**TASK REQUIREMENTS**. Every line of the records below that holds the word "shows" belongs in the answer.

**DATA SUPPLIED**.

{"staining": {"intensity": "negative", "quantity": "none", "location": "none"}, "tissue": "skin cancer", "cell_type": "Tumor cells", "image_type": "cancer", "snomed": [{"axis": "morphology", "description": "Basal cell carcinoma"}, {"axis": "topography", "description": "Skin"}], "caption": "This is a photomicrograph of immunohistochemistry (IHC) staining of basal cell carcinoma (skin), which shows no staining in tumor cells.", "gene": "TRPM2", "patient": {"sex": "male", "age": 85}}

--

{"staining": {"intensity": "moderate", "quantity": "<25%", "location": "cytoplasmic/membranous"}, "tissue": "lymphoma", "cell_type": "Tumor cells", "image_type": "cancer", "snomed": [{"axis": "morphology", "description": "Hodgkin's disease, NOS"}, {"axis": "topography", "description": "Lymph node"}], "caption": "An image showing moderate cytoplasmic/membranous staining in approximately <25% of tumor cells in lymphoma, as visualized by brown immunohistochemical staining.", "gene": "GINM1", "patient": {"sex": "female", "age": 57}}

---

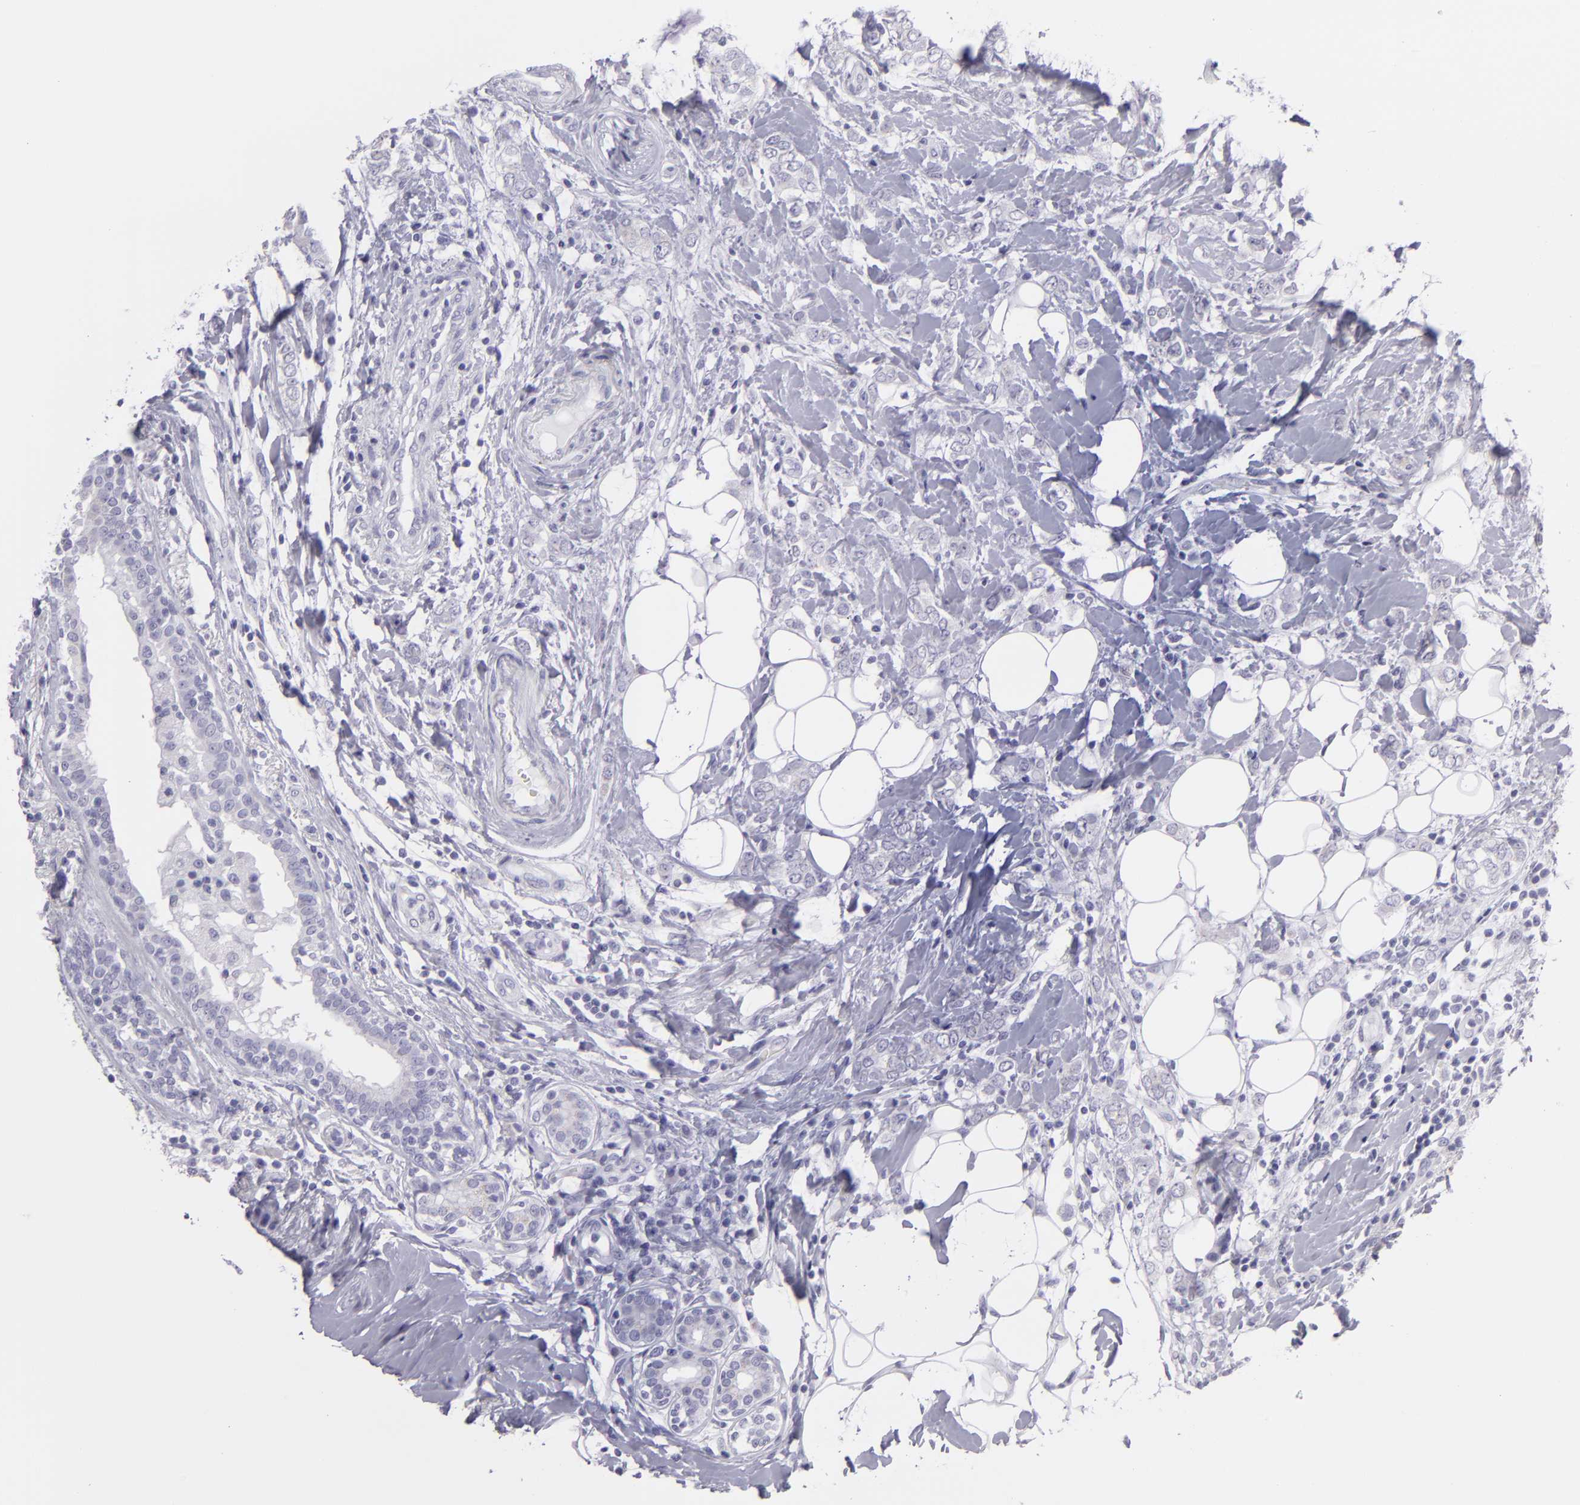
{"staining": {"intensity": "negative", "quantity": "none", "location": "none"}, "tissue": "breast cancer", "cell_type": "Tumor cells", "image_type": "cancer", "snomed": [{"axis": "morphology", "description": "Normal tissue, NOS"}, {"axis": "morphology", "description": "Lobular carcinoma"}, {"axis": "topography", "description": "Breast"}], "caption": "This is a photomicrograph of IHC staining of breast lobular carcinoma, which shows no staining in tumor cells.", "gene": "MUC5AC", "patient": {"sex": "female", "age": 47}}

**ANSWER TO THIS EXERCISE**.
{"staining": {"intensity": "negative", "quantity": "none", "location": "none"}, "tissue": "skin cancer", "cell_type": "Tumor cells", "image_type": "cancer", "snomed": [{"axis": "morphology", "description": "Basal cell carcinoma"}, {"axis": "topography", "description": "Skin"}], "caption": "This is a photomicrograph of immunohistochemistry (IHC) staining of basal cell carcinoma (skin), which shows no staining in tumor cells.", "gene": "TRPM2", "patient": {"sex": "male", "age": 85}}
{"staining": {"intensity": "negative", "quantity": "none", "location": "none"}, "tissue": "breast cancer", "cell_type": "Tumor cells", "image_type": "cancer", "snomed": [{"axis": "morphology", "description": "Normal tissue, NOS"}, {"axis": "morphology", "description": "Lobular carcinoma"}, {"axis": "topography", "description": "Breast"}], "caption": "This is a photomicrograph of IHC staining of breast lobular carcinoma, which shows no staining in tumor cells.", "gene": "MUC5AC", "patient": {"sex": "female", "age": 47}}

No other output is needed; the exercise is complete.